[TEXT SHOWN]
“Dear husband—I love you, but I don’t like you.
Not all the time.
I don’t like you when you get to walk out the door while the kids are losing it—and begin your silent commute.
I don’t like you when your clothes take up a whole load and I forget to wash mine and end up wearing dirty socks.
There are a lot of moments where I can’t like you a whole lot.
The truth is, you’re an easy target.
When the walls are closing in on me, I find myself angry with the one who gets to leave.
When it’s too loud, I’m jealous of the daily dose of quiet in your truck
When I’m too tired, I wallow in envy over the nap you took.
The resentment builds and my anger bubbles up, ready to spill over on something petty like a lost shoe or a left-out coffee cup.
And I wonder how it is you look at me—I know you love me, but am I hard to like?
When you pick up that work bag and vest that’s always the same while my laundry pile, though not always washed, is filled with cozy things.
I wonder if it’s hard not to scream because just for a day, you’d kill to be me.
I wonder if the grass on my side looks unbelievably green.
That’s how yours looks to me.
I hate that I’m this way. It feels childish and silly, but it’s so real when I’m in the middle of it—all this unwanted resentment.

[STATED EXERCISE]
Rewrite the paragraph of the letter that begins "I hate that I'm this way" as one shorter sentence that keeps its main points. The data that comes next is separate from the letter.

[DATA LINES]
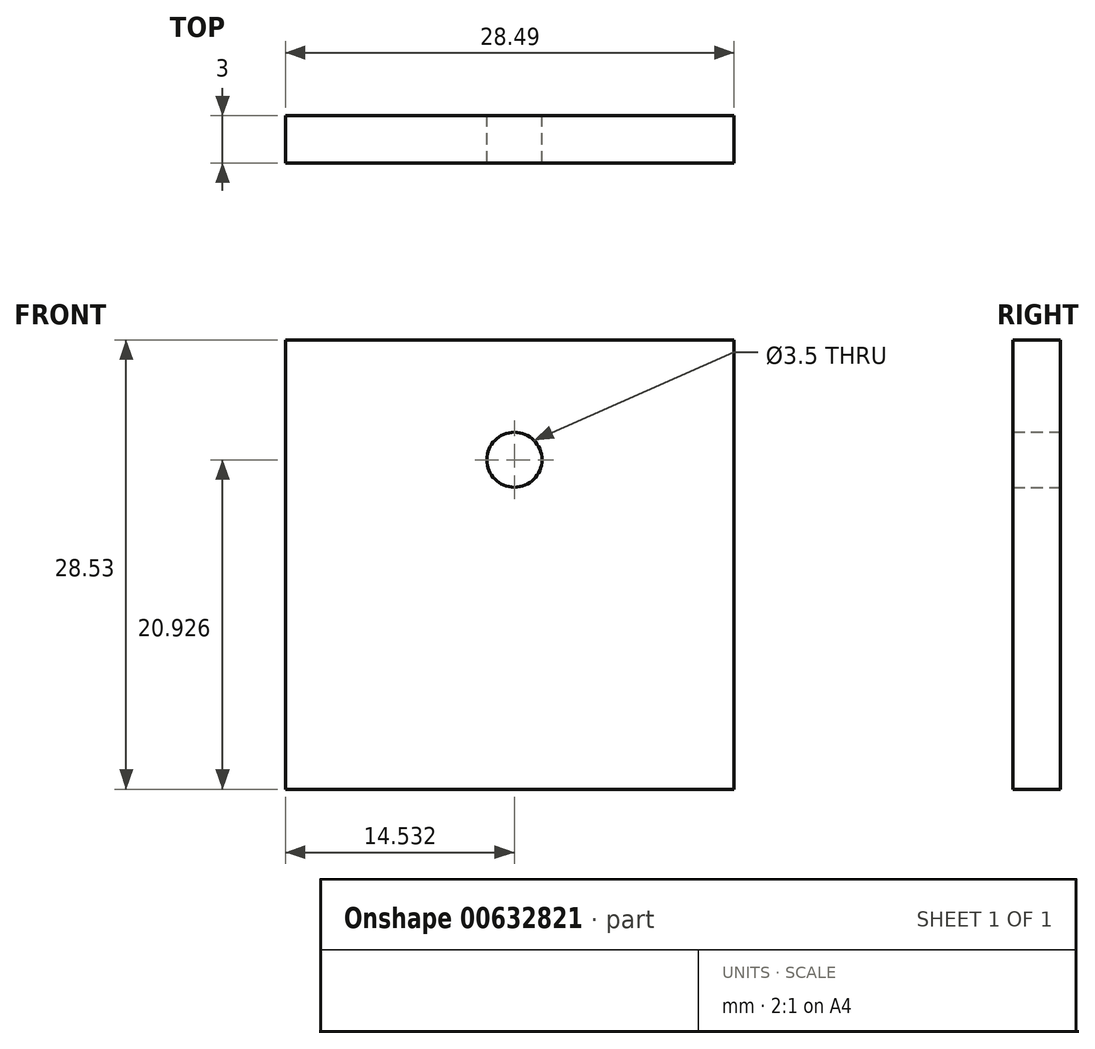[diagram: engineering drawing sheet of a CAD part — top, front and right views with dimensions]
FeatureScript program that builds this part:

[THE OUTPUT]
I hate being this way: the unwanted resentment feels childish and silly, yet it's very real while I'm in it.